Le 20 septembre dernier, Santé Publique France (SPF) publiait
un rapport alarmant sur la santé périnatale en France, relevant
notamment une hausse inquiétante du nombre de mères en situation de
forte précarité, du taux de diabète gestationnel ou de la mortalité
néonatale. Deux semaines plus tard, SPF publie ce jeudi l’enquête
nationale périnatale (ENP) de l’Inserm pour l’année 2021 qui
contredit en partie ce sombre tableau, puisque nombre d’indicateurs
de la santé maternelle se sont améliorés depuis la dernière enquête
de 2016.
Ces différences dans les conclusions peuvent s’expliquer
notamment par des méthodologies bien distinctes. Alors que le
rapport de SPF de septembre reposait sur une analyse objective de
divers registres sanitaires, l’ENP, menée par l’Inserm, repose sur
une enquête de terrain, basée en partie sur des items subjectifs,
réalisée en mars 2021 auprès de 12 723 femmes enceintes ou venant
d’accoucher, toutes en métropole (une étude a également été mené en
outre-mer mais ses résultats n’ont pas encore été publiés).
L’enquête menée par l’Inserm confirme la tendance observée
depuis plusieurs décennies d’une augmentation de l’âge des femmes
au moment de l’accouchement : 19,2 % des mères ont entre 35 et 39
ans (17,2 % en 2016) et 5,4 % ont plus de 40 ans (3,9 % en 2016). A
rebours du rapport de SPF qui s’inquiétait de la paupérisation
d’une partie des jeunes mères, l’ENP indique que le taux de femmes
sans couverture sociale a diminué et que la part des mères
diplômées est en augmentation (59,4 % des femmes enceintes ont fait
des études supérieures, 22,3 % ont un bac+5).
Les femmes enceintes fument moins et se vaccinent plus
Par ailleurs, plusieurs indicateurs relatifs à la prévention
sont en nette amélioration : seulement 12,2 % des femmes enceintes
continuent de fumer durant le 3ème trimestre de grossesse (16,3 %
en 2016) et 1,1 % consomment du cannabis (2,1 % en 2016). Plus
impressionnant encore, 30,4 % des femmes enceintes ont été
vaccinées contre la grippe, alors qu’elles n’étaient que 7,4 % en
2016 : les auteurs de l’enquête y voient la conséquence de la
crainte suscitée par l’épidémie de Covid-19.
Les signataires de l’ENP estiment en revanche que des efforts
doivent être faits concernant la prévention des anomalies de
fermeture du tube neural : seulement 28,3 % des femmes commencent
comme recommandé, à prendre de l’acide folique en supplément avant
leur grossesse.
S’agissant de l’accouchement et de la prise en charge des
mères, les tendances seraient également plutôt bonnes. « A
l’exception du déclenchement du travail, dont la fréquence est en
augmentation, la tendance est à une diminution du recours aux
interventions visant à accélérer le travail et à une moindre
médicalisation de l’accouchement » notent les auteurs de
l’Inserm.
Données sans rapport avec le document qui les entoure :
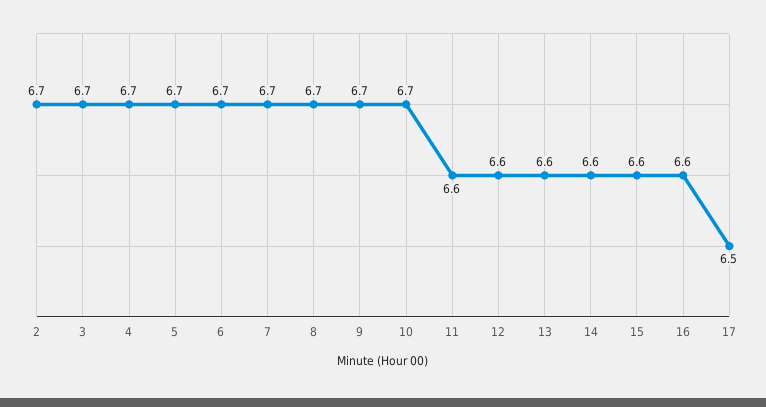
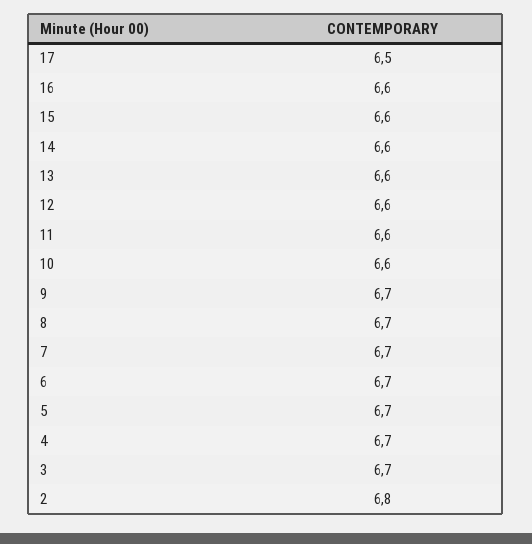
  {
-   "2": 6.7,
+   "2": 6.8,
    "3": 6.7,
    "4": 6.7,
    "5": 6.7,
    "6": 6.7,
    "7": 6.7,
    "8": 6.7,
    "9": 6.7,
-   "10": 6.7,
+   "10": 6.6,
    "11": 6.6,
    "12": 6.6,
    "13": 6.6,
    "14": 6.6,
    "15": 6.6,
    "16": 6.6,
    "17": 6.5
  }

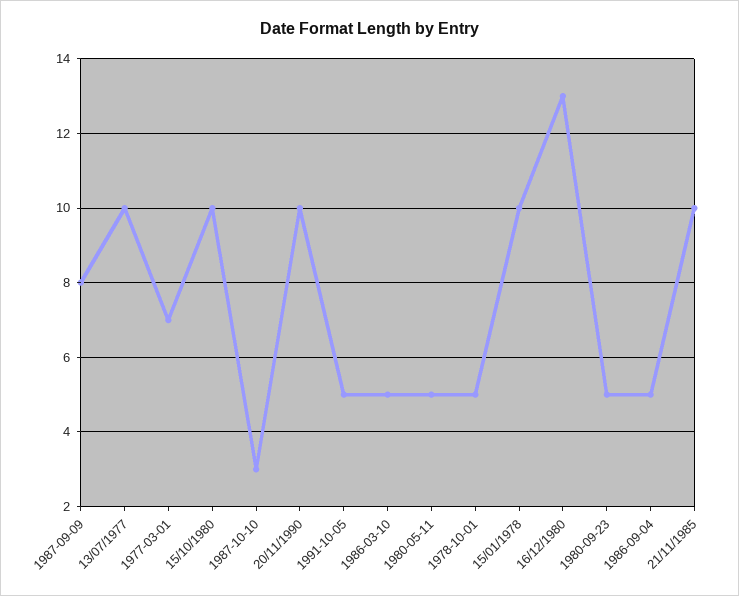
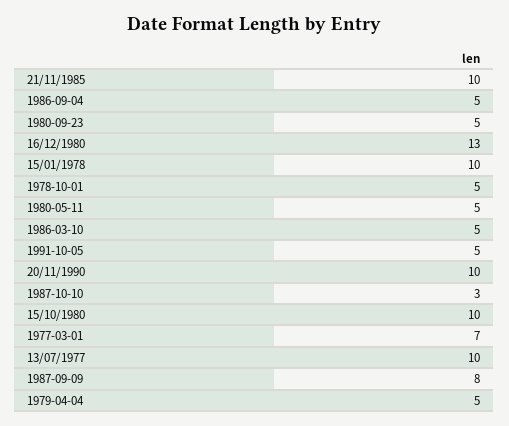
  {
    "1987-09-09": 8,
    "13/07/1977": 10,
    "1977-03-01": 7,
    "15/10/1980": 10,
    "1987-10-10": 3,
    "20/11/1990": 10,
    "1991-10-05": 5,
    "1986-03-10": 5,
    "1980-05-11": 5,
    "1978-10-01": 5,
    "15/01/1978": 10,
    "16/12/1980": 13,
    "1980-09-23": 5,
    "1986-09-04": 5,
-   "21/11/1985": 10
+   "21/11/1985": 10,
+   "1979-04-04": 5
  }

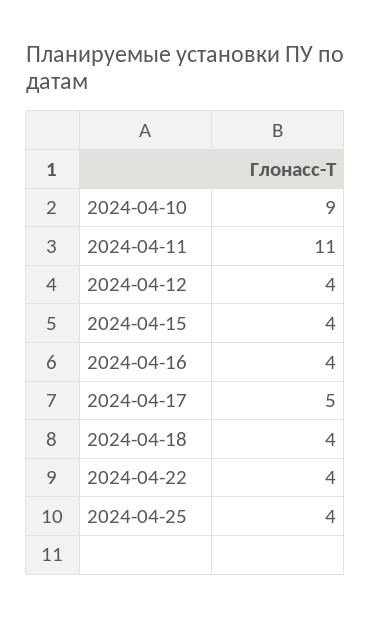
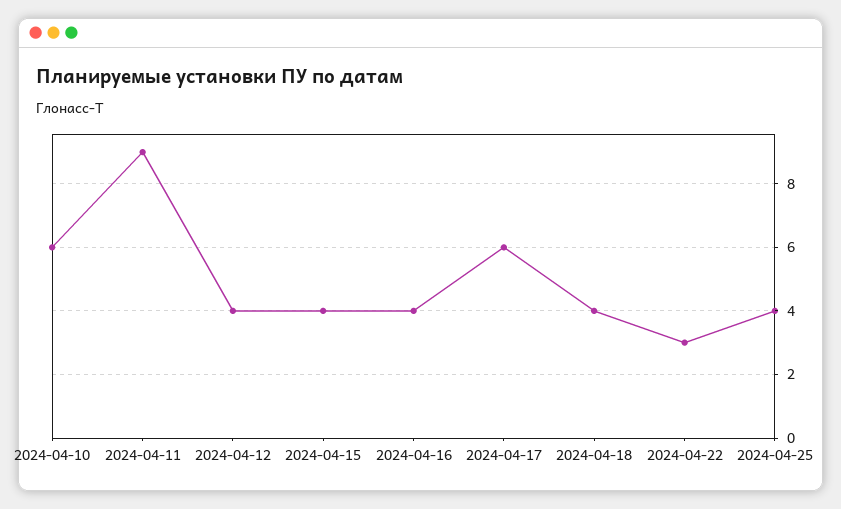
  {
-   "2024-04-10": 9,
+   "2024-04-10": 6,
-   "2024-04-11": 11,
+   "2024-04-11": 9,
    "2024-04-12": 4,
    "2024-04-15": 4,
    "2024-04-16": 4,
-   "2024-04-17": 5,
+   "2024-04-17": 6,
    "2024-04-18": 4,
-   "2024-04-22": 4,
+   "2024-04-22": 3,
    "2024-04-25": 4
  }

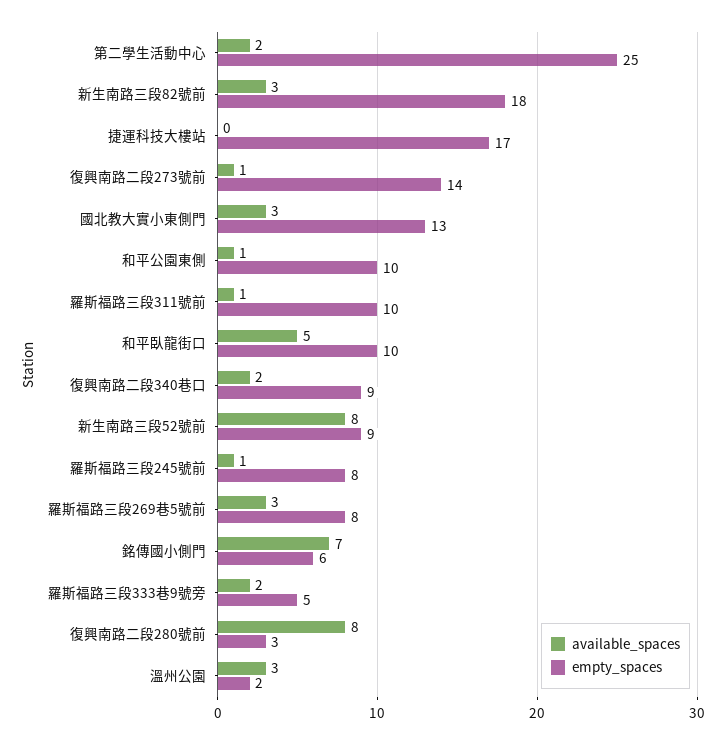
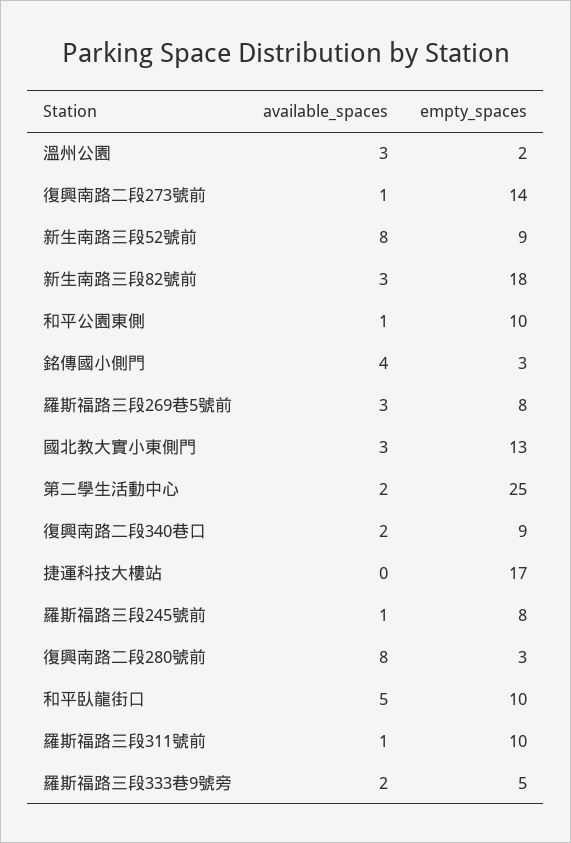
  {
    "available_spaces": {
      "第二學生活動中心": 2,
      "新生南路三段82號前": 3,
      "捷運科技大樓站": 0,
      "復興南路二段273號前": 1,
      "國北教大實小東側門": 3,
      "和平公園東側": 1,
      "羅斯福路三段311號前": 1,
      "和平臥龍街口": 5,
      "復興南路二段340巷口": 2,
      "新生南路三段52號前": 8,
      "羅斯福路三段245號前": 1,
      "羅斯福路三段269巷5號前": 3,
-     "銘傳國小側門": 7,
+     "銘傳國小側門": 4,
      "羅斯福路三段333巷9號旁": 2,
      "復興南路二段280號前": 8,
      "溫州公園": 3
    },
    "empty_spaces": {
      "第二學生活動中心": 25,
      "新生南路三段82號前": 18,
      "捷運科技大樓站": 17,
      "復興南路二段273號前": 14,
      "國北教大實小東側門": 13,
      "和平公園東側": 10,
      "羅斯福路三段311號前": 10,
      "和平臥龍街口": 10,
      "復興南路二段340巷口": 9,
      "新生南路三段52號前": 9,
      "羅斯福路三段245號前": 8,
      "羅斯福路三段269巷5號前": 8,
-     "銘傳國小側門": 6,
+     "銘傳國小側門": 3,
      "羅斯福路三段333巷9號旁": 5,
      "復興南路二段280號前": 3,
      "溫州公園": 2
    }
  }

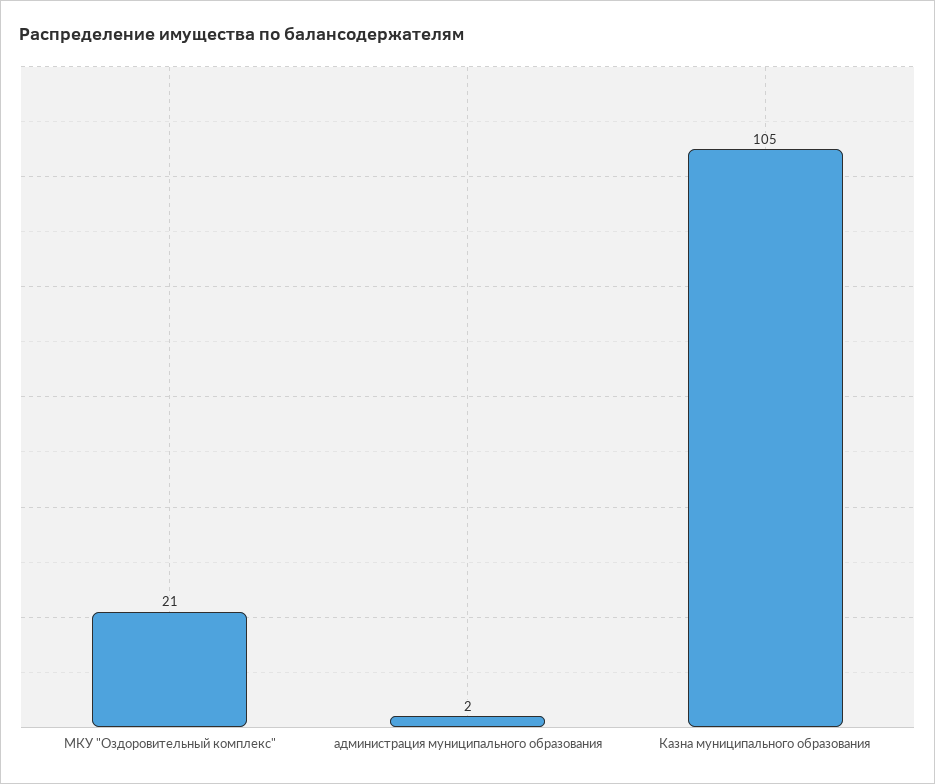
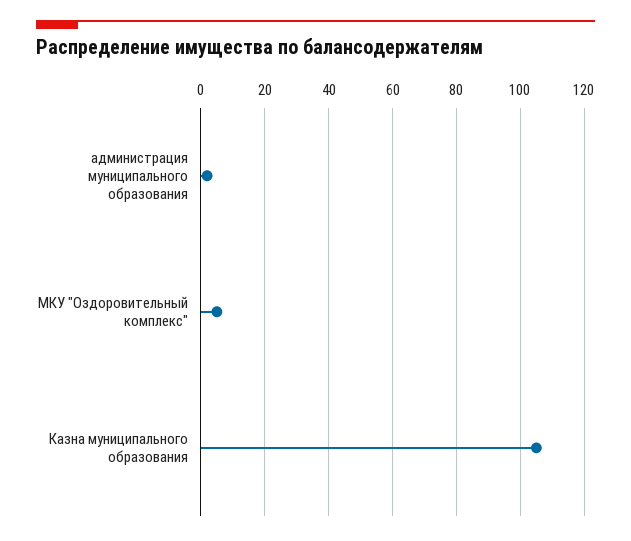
  {
-   "МКУ \"Оздоровительный комплекс\"": 21,
+   "МКУ \"Оздоровительный комплекс\"": 5,
    "администрация муниципального образования": 2,
    "Казна муниципального образования": 105
  }

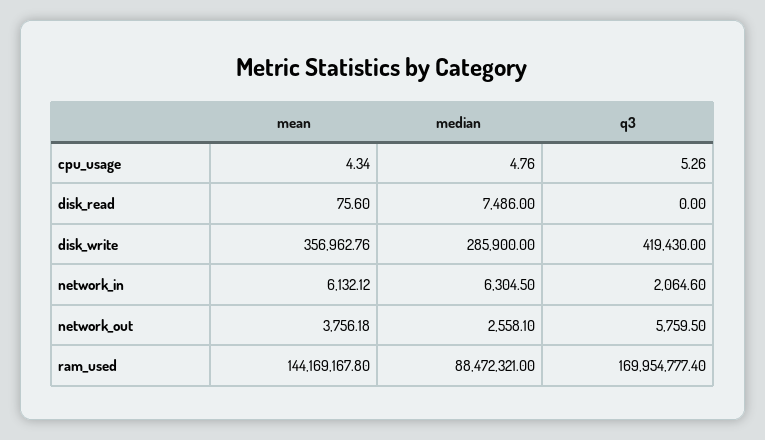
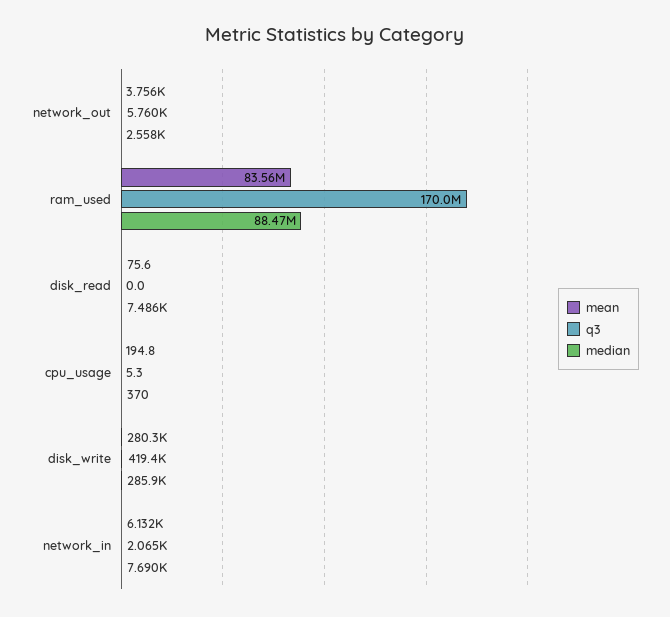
  {
    "mean": {
-     "cpu_usage": 4.34,
+     "cpu_usage": 194.8,
      "disk_read": 75.6,
-     "disk_write": 356962.76,
+     "disk_write": 280300,
      "network_in": 6132.12,
      "network_out": 3756.18,
-     "ram_used": 144169167.8
+     "ram_used": 83560000
    },
    "median": {
-     "cpu_usage": 4.76,
+     "cpu_usage": 370,
      "disk_read": 7486,
      "disk_write": 285900,
-     "network_in": 6304.5,
+     "network_in": 7690,
      "network_out": 2558.1,
      "ram_used": 88472321
    },
    "q3": {
      "cpu_usage": 5.26,
      "disk_read": 0,
      "disk_write": 419430,
      "network_in": 2064.6,
      "network_out": 5759.5,
      "ram_used": 169954777.4
    }
  }

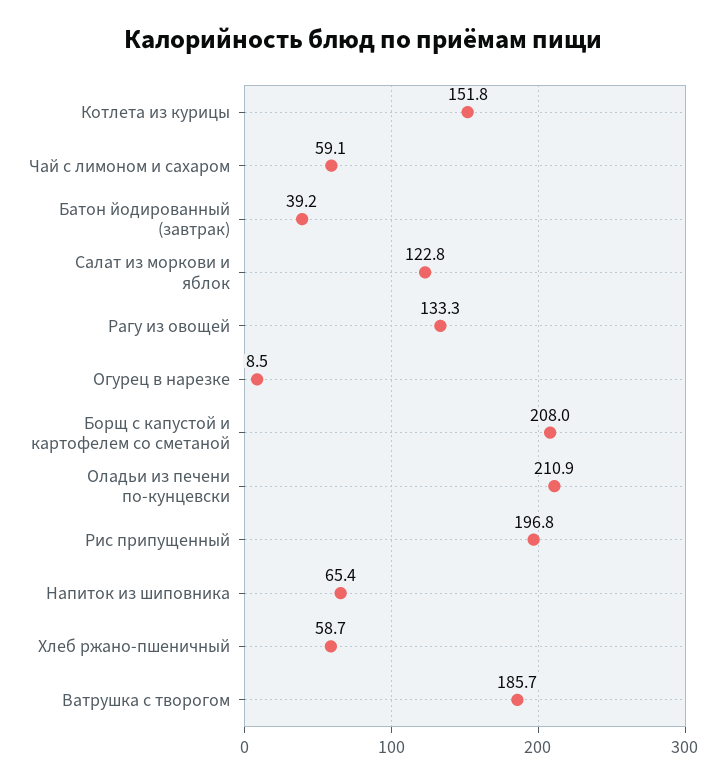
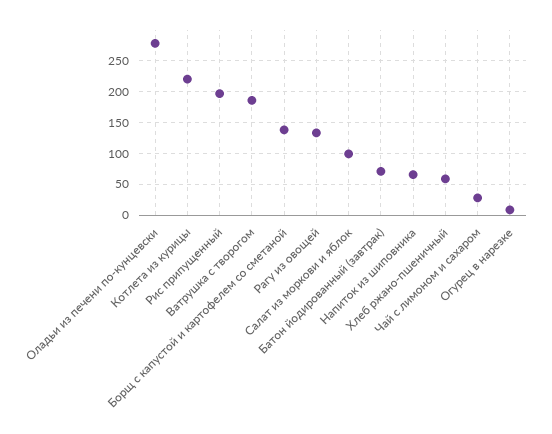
  {
-   "Котлета из курицы": 151.8,
+   "Котлета из курицы": 220,
-   "Чай с лимоном и сахаром": 59.1,
+   "Чай с лимоном и сахаром": 30,
-   "Батон йодированный (завтрак)": 39.2,
+   "Батон йодированный (завтрак)": 70,
-   "Салат из моркови и яблок": 122.8,
+   "Салат из моркови и яблок": 100,
    "Рагу из овощей": 133.3,
    "Огурец в нарезке": 8.5,
-   "Борщ с капустой и картофелем со сметаной": 208,
+   "Борщ с капустой и картофелем со сметаной": 140,
-   "Оладьи из печени по-кунцевски": 210.9,
+   "Оладьи из печени по-кунцевски": 280,
    "Рис припущенный": 196.8,
    "Напиток из шиповника": 65.4,
    "Хлеб ржано-пшеничный": 58.7,
    "Ватрушка с творогом": 185.7
  }

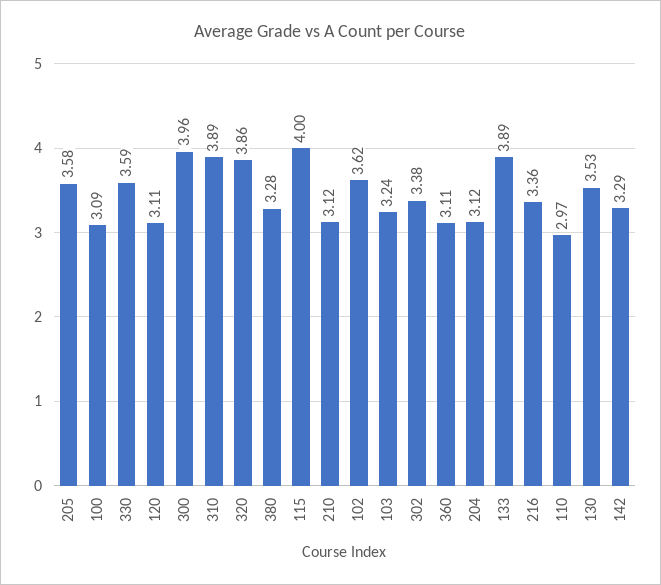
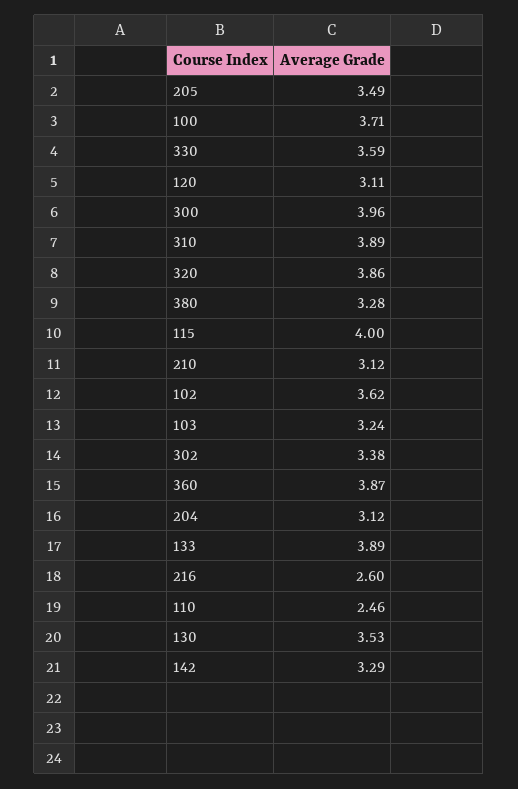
  {
-   "205": 3.58,
+   "205": 3.49,
-   "100": 3.09,
+   "100": 3.71,
    "330": 3.59,
    "120": 3.11,
    "300": 3.96,
    "310": 3.89,
    "320": 3.86,
    "380": 3.28,
    "115": 4,
    "210": 3.12,
    "102": 3.62,
    "103": 3.24,
    "302": 3.38,
-   "360": 3.11,
+   "360": 3.87,
    "204": 3.12,
    "133": 3.89,
-   "216": 3.36,
+   "216": 2.6,
-   "110": 2.97,
+   "110": 2.46,
    "130": 3.53,
    "142": 3.29
  }

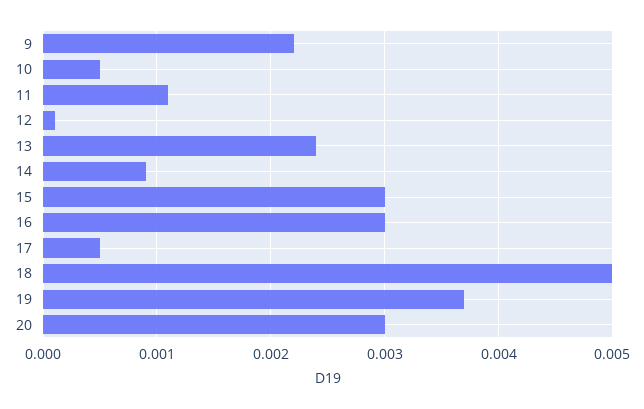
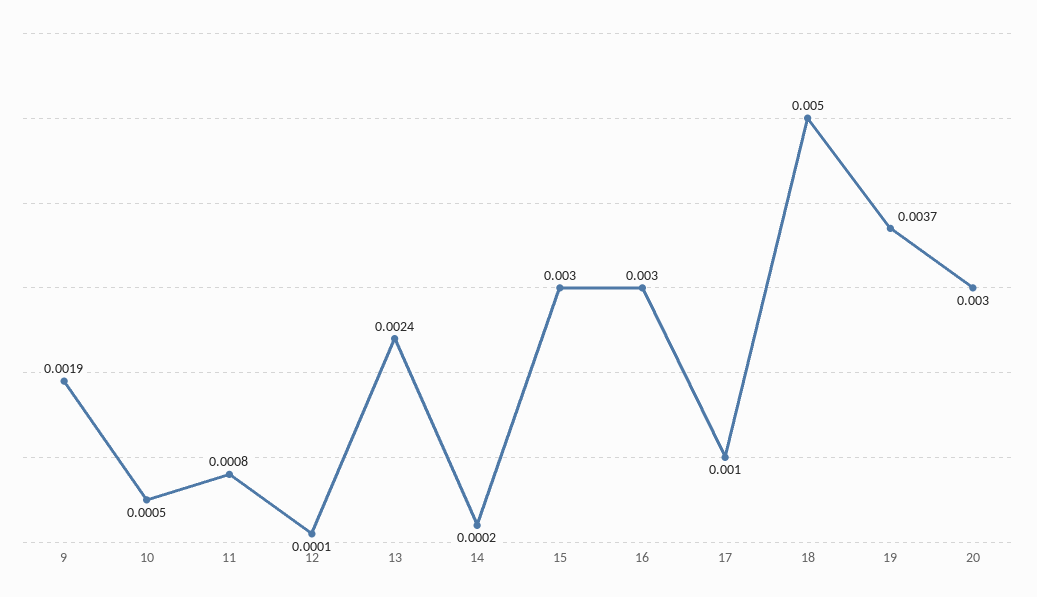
  {
-   "9": 0.0022,
+   "9": 0.0019,
    "10": 0.0005,
-   "11": 0.0011,
+   "11": 0.0008,
    "12": 0.0001,
    "13": 0.0024,
-   "14": 0.0009,
+   "14": 0.0002,
    "15": 0.003,
    "16": 0.003,
-   "17": 0.0005,
+   "17": 0.001,
    "18": 0.005,
    "19": 0.0037,
    "20": 0.003
  }

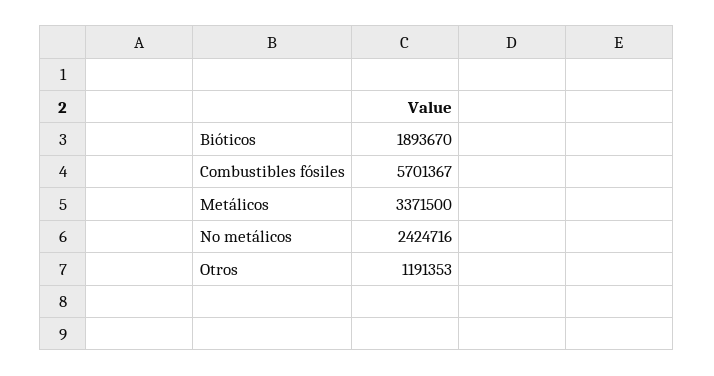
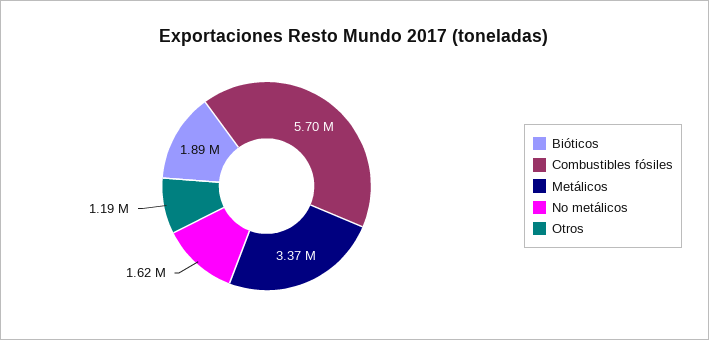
  {
    "Bióticos": 1893670,
    "Combustibles fósiles": 5701367,
    "Metálicos": 3371500,
-   "No metálicos": 2424716,
+   "No metálicos": 1620000,
    "Otros": 1191353
  }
Le nombre d’épisiotomies notamment est en forte baisse :
20,1 % des accouchements en 2016 contre seulement 8,3 % en
2021.
16,7 % des jeunes mères souffrent de dépression du post-partum
Les jeunes mères sont globalement satisfaites de
l’accompagnement médical dont elles bénéficient : 90 % le disent
des méthodes utilisées pour diminuer la douleur lors de
l’accouchement et 90 % de leur prise en charge médicale en suivi de
grossesse. Les femmes ont également été interrogés sur un sujet mis
en lumière ces dernières années, celui des violences gynécologiques
: 10 % d’entre elles rapportent avoir été confrontés à des propos
déplacés, 6,7 % avoir subi des gestes inappropriés et 4,2 %
déclarent que leur accord n’a pas été demandé avant un toucher
vaginal.
Enfin, l’ENP s’est intéressée à la santé mentale des femmes
enceintes. Si la tendance des indicateurs est plutôt négative (63,2
% des femmes se sont sentis « bien » durant leur grossesse contre
67,7 % en 2016), l’Inserm impute cela au contexte, l’enquête ayant
été mené durant la crise sanitaire. Pour la première fois, les
représentants de l’Inserm ont interrogé les femmes sur leur état
mental deux mois après l’accouchement : 16,7 % des jeunes mères
souffraient d’une dépression post-partum, même si là encore, la
situation épidémique a pu jouer un rôle.